| Passage to read |

○ ○ ○ ○ ○ ○ ○

A column in The Washington Post: Thomas Massie is a monster Republicans created. This guy would make a great cellmate for Rush Limbaugh in Leavenworth, or better yet, a USMC brig. Excerpt:
Republicans were aghast that one of their own had committed such a monstrously selfish act.
Rep. Thomas Massie (R-Ky.), in purely symbolic opposition to the $2.2 trillion emergency coronavirus legislation, forced hundreds of his colleagues to risk their lives — literally — by flying back to Washington. So what if many of the lawmakers are elderly and at high risk?
In order to thwart Massie’s pointless protest, an attempt to force a roll-call vote instead of a simple voice vote, leaders had to summon 216 members to fill the chamber, eerily separated on the floor and in the gallery above to limit infection. This fruitless, immoral gesture by the 49-year-old legislator was in service of another: to thwart a nearly unanimous Congress from dispensing aid to the sick and suffering in the middle of a pandemic.
President Trump called Massie a “third rate Grandstander” and proposed to “throw Massie out of Republican Party!”
Joining in bipartisan revulsion, former secretary of state John Kerry shared Trump’s tweet and added: “Congressman Massie has tested positive for being an asshole. He must be quarantined to prevent the spread of his massive stupidity.”
But if Republicans are disturbed by Massie, they might pause for self-reflection. Massie is the epitome of the anti-government culture they have nurtured and encouraged. He embodies the drain-the-swamp political philosophy they have embraced.
“I came here to make sure our Republic doesn’t die by unanimous consent in an empty chamber, and I request a recorded vote!” the bespectacled rebel said in his quickly-stifled stunt.

○ ○ ○ ○ ○ ○ ○

| Stored data |
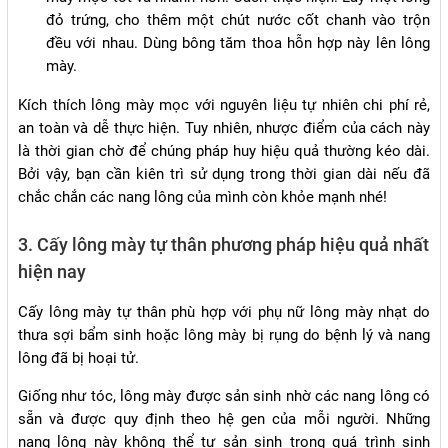
đỏ trứng, cho thêm một chút nước cốt chanh vào trộn
đều với nhau. Dùng bông tăm thoa hỗn hợp này lên lông
mày.
Kích thích lông mày mọc với nguyên liệu tự nhiên chi phí rẻ,
an toàn và dễ thực hiện. Tuy nhiên, nhược điểm của cách này
là thời gian chờ để chúng pháp huy hiệu quả thường kéo dài.
Bởi vậy, bạn cần kiên trì sử dụng trong thời gian dài nếu đã
chắc chắn các nang lông của mình còn khỏe mạnh nhé!
3. Cấy lông mày tự thân phương pháp hiệu quả nhất
hiện nay
Cấy lông mày tự thân phù hợp với phụ nữ lông mày nhạt do
thưa sợi bẩm sinh hoặc lông mày bị rụng do bệnh lý và nang
lông đã bị hoại tử.
Giống như tóc, lông mày được sản sinh nhờ các nang lông có
sẵn và được quy định theo hệ gen của mỗi người. Những
nang lông này không thể tự sản sinh trong quá trình sinh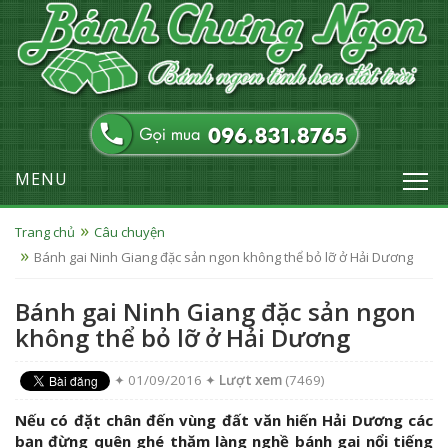
MENU
Trang chủ
Câu chuyện
Bánh gai Ninh Giang đặc sản ngon không thể bỏ lỡ ở Hải Dương
Bánh gai Ninh Giang đặc sản ngon
không thể bỏ lỡ ở Hải Dương
✦ 01/09/2016 ✦
Lượt xem
(7469)
Nếu có đặt chân đến vùng đất văn hiến Hải Dương các
bạn đừng quên ghé thăm làng nghề bánh gai nổi tiếng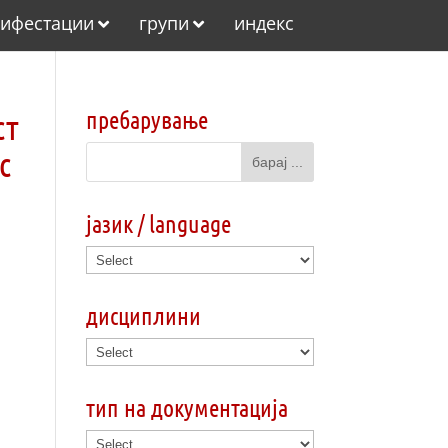
ифестации
групи
индекс
пребарување
ст
c
јазик / language
дисциплини
тип на документација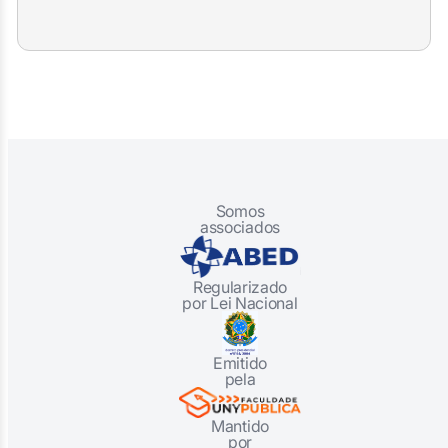
Somos
associados
Regularizado
por Lei Nacional
Emitido
pela
Mantido
por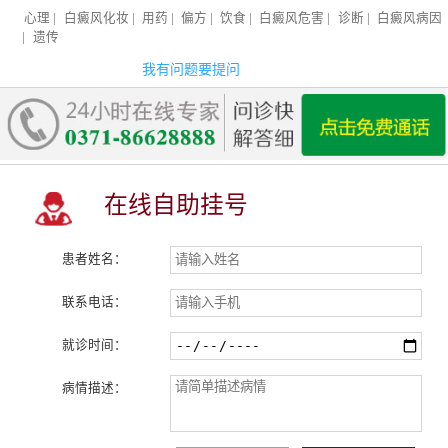
心理
|
白癜风化妆
|
用药
|
偏方
|
饮食
|
白癜风危害
|
诊断
|
白癜风病因
|
遗传
我有问题要提问
在线自助挂号
患者姓名：
联系电话：
就诊时间：
病情描述：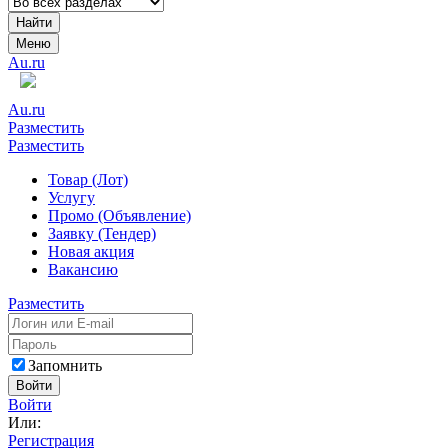
Найти
Меню
Au.ru
Au.ru
Разместить
Разместить
Товар (Лот)
Услугу
Промо (Объявление)
Заявку (Тендер)
Новая акция
Вакансию
Разместить
Запомнить
Войти
Войти
Или:
Регистрация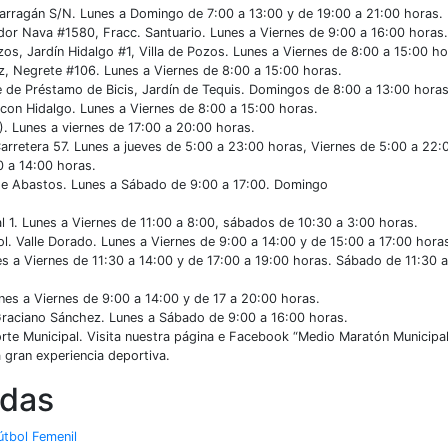
arragán S/N. Lunes a Domingo de 7:00 a 13:00 y de 19:00 a 21:00 horas.
ador Nava #1580, Fracc. Santuario. Lunes a Viernes de 9:00 a 16:00 horas.
os, Jardín Hidalgo #1, Villa de Pozos. Lunes a Viernes de 8:00 a 15:00 ho
z, Negrete #106. Lunes a Viernes de 8:00 a 15:00 horas.
e de Préstamo de Bicis, Jardín de Tequis. Domingos de 8:00 a 13:00 horas
 con Hidalgo. Lunes a Viernes de 8:00 a 15:00 horas.
. Lunes a viernes de 17:00 a 20:00 horas.
 Carretera 57. Lunes a jueves de 5:00 a 23:00 horas, Viernes de 5:00 a 22:
 a 14:00 horas.
o de Abastos. Lunes a Sábado de 9:00 a 17:00. Domingo
l 1. Lunes a Viernes de 11:00 a 8:00, sábados de 10:30 a 3:00 horas.
Col. Valle Dorado. Lunes a Viernes de 9:00 a 14:00 y de 15:00 a 17:00 hora
es a Viernes de 11:30 a 14:00 y de 17:00 a 19:00 horas. Sábado de 11:30 a
nes a Viernes de 9:00 a 14:00 y de 17 a 20:00 horas.
 Graciano Sánchez. Lunes a Sábado de 9:00 a 16:00 horas.
rte Municipal. Visita nuestra página e Facebook “Medio Maratón Municipa
a gran experiencia deportiva.
adas
útbol Femenil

○ ○ ○ ○ ○ ○ ○

| Exercises to complete |
1. Decide whether each statement below agrees with the column on Thomas Massie. Answer yes or no for each, and quote the words of the column that decide it.
(a) Massie tried to force a roll-call vote rather than a voice vote.
(b) Leaders had to summon 300 members to fill the chamber.
(c) John Kerry shared Trump's tweet about Massie.
2. Transcribe the part of the column on Thomas Massie that opens with the words containing "President Trump called" and closes with "they have embraced.".

| Answer set |
1.
(a) Yes: "an attempt to force a roll-call vote instead of a simple voice vote"
(b) No: "leaders had to summon 216 members to fill the chamber"
(c) Yes: "former secretary of state John Kerry shared Trump’s tweet"

2.
President Trump called Massie a “third rate Grandstander” and proposed to “throw Massie out of Republican Party!”
Joining in bipartisan revulsion, former secretary of state John Kerry shared Trump’s tweet and added: “Congressman Massie has tested positive for being an asshole. He must be quarantined to prevent the spread of his massive stupidity.”
But if Republicans are disturbed by Massie, they might pause for self-reflection. Massie is the epitome of the anti-government culture they have nurtured and encouraged. He embodies the drain-the-swamp political philosophy they have embraced.